Extract to read:

= = =

Dot Com Blues is a 2001 album by the American jazz organist Jimmy Smith. The album was Smith's first recording for five years, and features guest appearances by B.B. King and Etta James.

On the Billboard Top Jazz Album charts Dot Com Blues peaked at number 8.

Reception

The Allmusic review by Roy Wynn awarded the album three stars and said that the album was 
"...something of a blues sampler with Smith playing a prominent role rather than a Jimmy Smith album. Jazz fans will be happy to know that, after more than 40 years of recording, Smith retains his ability to play, but Dot Com Blues is anything but a showcase for the man whose name is on the cover."

Track listing
"Only in It for the Money" (Dr. John, Mac Rebennack) - 4:35
"8 Counts for Rita" (Jimmy Smith) - 3:39
"Strut" (Taj Mahal) - 5:03
"C.C. Rider" (Ma Rainey, Traditional) - 7:09
"I Just Wanna Make Love to You" (Willie Dixon) - 3:55
"Mood Indigo" (Barney Bigard, Duke Ellington, Irving Mills) - 8:49
"Over and Over" (Keb' Mo') - 5:53
"Three O'Clock Blues" (Jules Bihari, B.B. King) - 4:33
"Dot Com Blues" (Smith) - 5:22
"Mr. Johnson" (John, Rebennack, Smith) - 5:47
"Tuition Blues" (Smith) - 5:51
"Since I Met You Baby" (Ivory Joe Hunter) - 6:35 (Japanese Bonus Track)

Personnel
Jimmy Smith - organ, arranger
Dr. John - piano, Wurlitzer electric piano, vocals, (tracks: 1)
Jon Cleary - Wurlitzer electric piano (tracks: 7)

= = =

Supplied data:
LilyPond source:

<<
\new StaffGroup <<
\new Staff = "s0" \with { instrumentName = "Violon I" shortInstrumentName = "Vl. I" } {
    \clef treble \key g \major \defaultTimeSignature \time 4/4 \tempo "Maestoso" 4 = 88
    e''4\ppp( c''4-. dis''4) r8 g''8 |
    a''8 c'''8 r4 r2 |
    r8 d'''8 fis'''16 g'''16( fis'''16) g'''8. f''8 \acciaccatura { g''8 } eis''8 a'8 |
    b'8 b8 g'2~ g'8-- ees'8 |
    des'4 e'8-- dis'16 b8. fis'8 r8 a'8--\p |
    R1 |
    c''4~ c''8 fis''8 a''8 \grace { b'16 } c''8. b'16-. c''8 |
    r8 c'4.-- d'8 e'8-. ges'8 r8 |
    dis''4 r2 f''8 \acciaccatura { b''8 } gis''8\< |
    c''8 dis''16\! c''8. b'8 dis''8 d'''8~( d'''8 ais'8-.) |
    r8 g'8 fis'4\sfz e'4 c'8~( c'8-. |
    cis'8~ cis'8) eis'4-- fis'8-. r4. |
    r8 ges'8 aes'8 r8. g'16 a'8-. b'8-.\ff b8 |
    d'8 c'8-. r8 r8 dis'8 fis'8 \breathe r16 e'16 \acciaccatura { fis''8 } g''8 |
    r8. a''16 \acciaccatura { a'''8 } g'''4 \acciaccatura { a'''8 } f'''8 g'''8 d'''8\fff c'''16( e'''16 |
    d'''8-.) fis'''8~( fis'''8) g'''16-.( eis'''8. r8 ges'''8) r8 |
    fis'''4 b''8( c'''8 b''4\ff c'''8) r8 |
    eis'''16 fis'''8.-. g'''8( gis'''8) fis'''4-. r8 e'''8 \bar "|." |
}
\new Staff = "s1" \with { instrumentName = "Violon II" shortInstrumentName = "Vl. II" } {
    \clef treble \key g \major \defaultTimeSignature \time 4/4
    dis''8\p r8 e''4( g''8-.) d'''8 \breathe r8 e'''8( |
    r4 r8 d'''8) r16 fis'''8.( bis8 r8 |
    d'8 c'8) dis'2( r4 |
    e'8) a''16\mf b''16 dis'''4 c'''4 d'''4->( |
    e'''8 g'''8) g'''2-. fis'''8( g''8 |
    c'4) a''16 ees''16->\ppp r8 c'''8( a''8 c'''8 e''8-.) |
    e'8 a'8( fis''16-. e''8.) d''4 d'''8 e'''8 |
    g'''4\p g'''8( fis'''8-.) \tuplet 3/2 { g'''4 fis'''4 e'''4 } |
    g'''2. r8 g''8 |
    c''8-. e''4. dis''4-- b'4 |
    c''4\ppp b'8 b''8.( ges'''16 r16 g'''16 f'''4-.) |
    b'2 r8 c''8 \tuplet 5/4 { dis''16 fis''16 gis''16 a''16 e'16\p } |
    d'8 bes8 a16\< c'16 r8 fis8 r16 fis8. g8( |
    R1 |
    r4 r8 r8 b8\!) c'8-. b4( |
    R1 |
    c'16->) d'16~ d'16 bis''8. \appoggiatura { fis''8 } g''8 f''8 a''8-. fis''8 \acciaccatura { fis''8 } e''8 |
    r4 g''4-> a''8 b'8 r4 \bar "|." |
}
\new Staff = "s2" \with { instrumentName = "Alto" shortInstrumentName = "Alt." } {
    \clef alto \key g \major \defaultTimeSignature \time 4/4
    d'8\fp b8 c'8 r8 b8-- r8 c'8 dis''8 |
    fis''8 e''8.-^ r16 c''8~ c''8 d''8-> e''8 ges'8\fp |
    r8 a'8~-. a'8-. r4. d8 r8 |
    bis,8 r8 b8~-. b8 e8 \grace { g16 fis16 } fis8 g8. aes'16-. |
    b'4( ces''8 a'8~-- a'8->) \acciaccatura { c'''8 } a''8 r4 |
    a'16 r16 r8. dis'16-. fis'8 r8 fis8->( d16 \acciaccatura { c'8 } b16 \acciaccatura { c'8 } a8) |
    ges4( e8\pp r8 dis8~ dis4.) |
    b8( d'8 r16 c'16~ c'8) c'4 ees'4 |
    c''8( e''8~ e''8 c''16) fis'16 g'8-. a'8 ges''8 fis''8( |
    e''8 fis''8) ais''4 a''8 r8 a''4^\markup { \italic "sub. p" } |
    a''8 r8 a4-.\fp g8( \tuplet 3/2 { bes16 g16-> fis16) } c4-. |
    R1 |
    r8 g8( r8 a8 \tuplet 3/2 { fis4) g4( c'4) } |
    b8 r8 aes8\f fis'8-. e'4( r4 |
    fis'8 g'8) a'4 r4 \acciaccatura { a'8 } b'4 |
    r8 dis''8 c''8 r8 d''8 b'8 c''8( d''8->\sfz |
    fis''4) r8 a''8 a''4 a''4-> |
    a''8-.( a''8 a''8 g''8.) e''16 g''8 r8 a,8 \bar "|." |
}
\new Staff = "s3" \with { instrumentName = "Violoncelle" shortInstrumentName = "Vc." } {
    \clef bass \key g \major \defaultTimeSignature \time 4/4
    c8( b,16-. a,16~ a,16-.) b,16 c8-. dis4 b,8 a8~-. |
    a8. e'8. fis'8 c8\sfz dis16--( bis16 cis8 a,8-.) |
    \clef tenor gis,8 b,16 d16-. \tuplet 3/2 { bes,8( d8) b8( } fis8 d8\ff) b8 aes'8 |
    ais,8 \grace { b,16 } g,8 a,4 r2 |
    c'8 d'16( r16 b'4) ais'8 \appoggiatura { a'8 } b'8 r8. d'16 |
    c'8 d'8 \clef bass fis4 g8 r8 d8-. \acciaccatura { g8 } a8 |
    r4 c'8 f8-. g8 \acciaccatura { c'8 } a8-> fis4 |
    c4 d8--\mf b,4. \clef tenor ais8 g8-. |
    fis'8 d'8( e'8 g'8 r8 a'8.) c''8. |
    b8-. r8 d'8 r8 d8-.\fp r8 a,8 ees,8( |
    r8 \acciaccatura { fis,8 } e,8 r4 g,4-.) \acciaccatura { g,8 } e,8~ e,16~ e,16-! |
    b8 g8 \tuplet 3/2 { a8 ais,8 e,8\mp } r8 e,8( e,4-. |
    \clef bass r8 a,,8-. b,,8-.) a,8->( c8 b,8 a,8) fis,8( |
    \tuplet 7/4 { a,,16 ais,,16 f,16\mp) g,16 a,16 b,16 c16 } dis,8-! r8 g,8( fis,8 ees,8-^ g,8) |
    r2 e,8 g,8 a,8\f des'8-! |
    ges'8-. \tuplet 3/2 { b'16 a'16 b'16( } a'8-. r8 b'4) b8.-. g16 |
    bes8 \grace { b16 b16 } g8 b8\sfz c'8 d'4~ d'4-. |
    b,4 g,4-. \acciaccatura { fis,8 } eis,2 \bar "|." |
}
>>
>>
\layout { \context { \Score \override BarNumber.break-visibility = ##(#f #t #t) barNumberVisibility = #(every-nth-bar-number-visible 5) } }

= = =

Required tasks:
• 1. Answer these questions from the article on Dot Com Blues:
(a) Which two guest performers appear on the album?
(b) How many stars did the Allmusic review give the album?
(c) Which instrument does Jon Cleary play, and on which track?
• 2. Extend the article on Dot Com Blues, starting after its last line.
The data above has no role in this work.

Outputs in order:
• 1.
(a) B.B. King and Etta James
(b) Three stars
(c) Wurlitzer electric piano, on track 7

• 2.
Chris Stainton - piano (tracks: 8)
Etta James - vocals (tracks: 5)
Sir Harry Bowens - vocals (tracks: 5, 7)
Sweet Pea Atkinson - vocals (tracks: 5, 7)
B.B. King - guitar, vocals (tracks: 8)
Taj Mahal - guitar, vocals (tracks: 3)
Keb' Mo' -  guitar, vocals (tracks: 7)
Russell Malone - guitar (tracks: 2 to 4, 6, 9, 11)
John Porter - guitar (tracks: 1, 5, 8, 10)
Phil Upchurch - guitar  (tracks: 5, 7, 10)
Neil Hubbard - guitar (tracks: 8)
Reggie McBride - bass guitar (tracks: 1 to 5, 7, 9 to 11)
John Porter - bass guitar (tracks: 5)
Pino Palladino - bass guitar  (tracks: 8)
John Clayton - double bass (tracks: 6)
Harvey Mason - drums (tracks: 1 to 7, 9 to 11)
Andy Newmark - drums (tracks: 8)
Lenny Castro - percussion (tracks: 1 to 3, 5, 7, 10)
Darrell Leonard - horn arrangements, trumpet (tracks: 1, 5, 7)
Oscar Brashear - flugelhorn, trumpet (tracks: 1, 5, 7)
Leslie Drayton - flugelhorn, trumpet (tracks: 1, 5, 7)
George Bohannon - trombone, bass trombone (tracks: 1, 5, 7)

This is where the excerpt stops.